Gather each line in the rows below that contains the string "Coverage", copying it out in full.

--- START ---

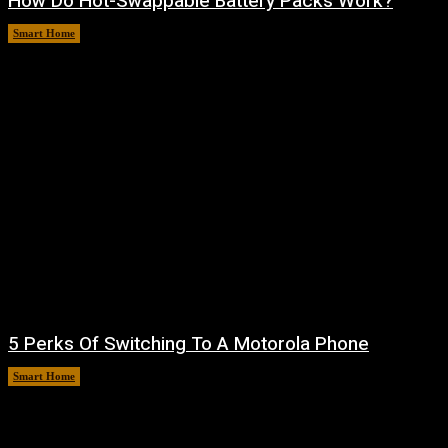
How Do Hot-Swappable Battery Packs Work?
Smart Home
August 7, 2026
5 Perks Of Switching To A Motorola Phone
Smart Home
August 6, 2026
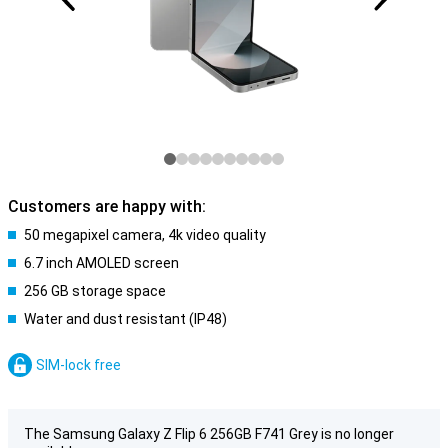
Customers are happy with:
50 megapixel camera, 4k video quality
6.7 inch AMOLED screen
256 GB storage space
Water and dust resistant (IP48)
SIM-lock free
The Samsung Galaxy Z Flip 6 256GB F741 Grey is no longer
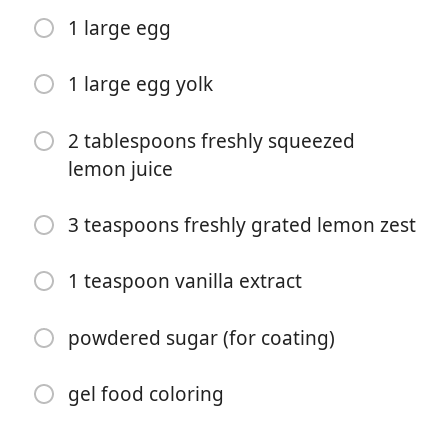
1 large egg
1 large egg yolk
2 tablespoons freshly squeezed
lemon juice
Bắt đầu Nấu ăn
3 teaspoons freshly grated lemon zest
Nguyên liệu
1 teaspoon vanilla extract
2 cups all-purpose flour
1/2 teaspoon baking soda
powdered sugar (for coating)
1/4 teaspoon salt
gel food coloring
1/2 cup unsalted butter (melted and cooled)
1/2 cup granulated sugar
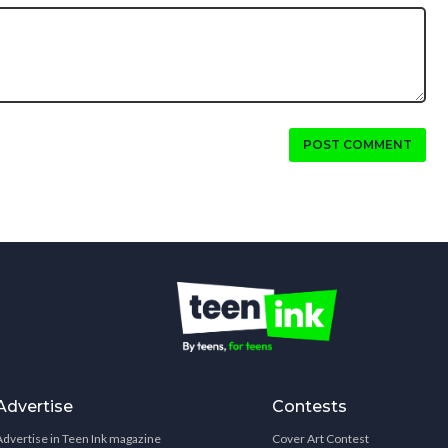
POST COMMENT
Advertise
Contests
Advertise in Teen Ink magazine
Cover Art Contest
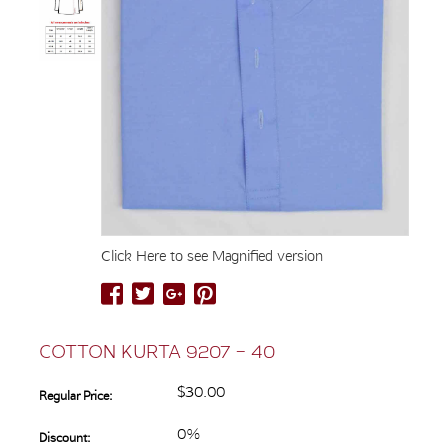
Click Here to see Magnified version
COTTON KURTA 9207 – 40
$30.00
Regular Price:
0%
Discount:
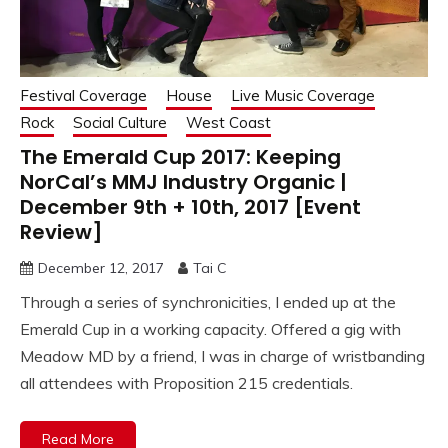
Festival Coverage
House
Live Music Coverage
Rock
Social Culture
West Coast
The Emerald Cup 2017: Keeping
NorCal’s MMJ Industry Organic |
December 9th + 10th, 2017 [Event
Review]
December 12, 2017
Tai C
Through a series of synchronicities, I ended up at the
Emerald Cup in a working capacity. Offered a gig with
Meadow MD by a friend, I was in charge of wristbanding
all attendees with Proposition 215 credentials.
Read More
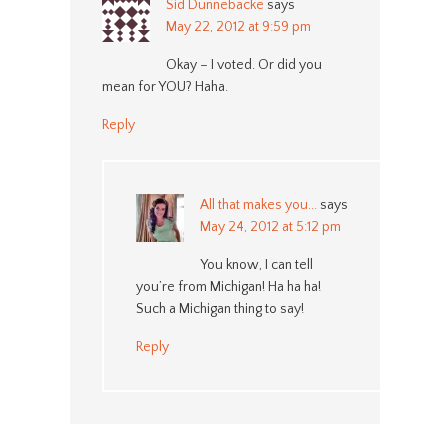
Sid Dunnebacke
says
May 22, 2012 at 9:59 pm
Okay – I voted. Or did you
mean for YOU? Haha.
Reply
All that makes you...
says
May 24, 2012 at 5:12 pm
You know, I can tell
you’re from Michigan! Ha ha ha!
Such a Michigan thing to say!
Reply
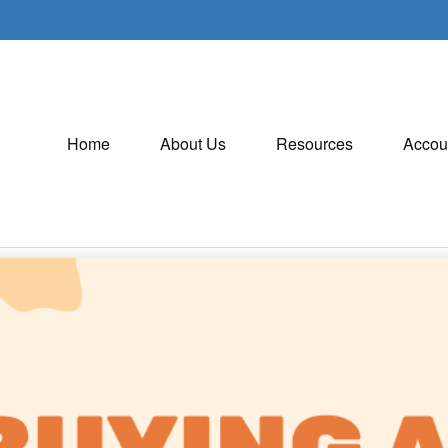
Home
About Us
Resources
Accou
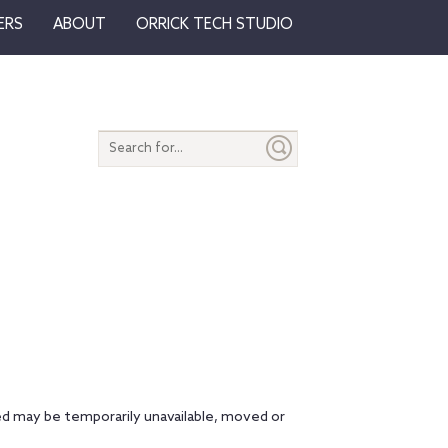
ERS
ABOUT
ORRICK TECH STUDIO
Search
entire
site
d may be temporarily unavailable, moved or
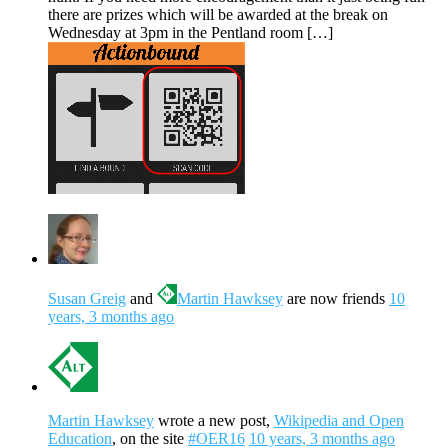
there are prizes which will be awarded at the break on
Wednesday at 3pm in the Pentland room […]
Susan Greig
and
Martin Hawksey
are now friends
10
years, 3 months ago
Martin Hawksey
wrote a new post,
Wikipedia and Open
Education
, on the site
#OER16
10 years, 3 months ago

--- END ---

*Exercise answer*.
Festival Coverage
Live Music Coverage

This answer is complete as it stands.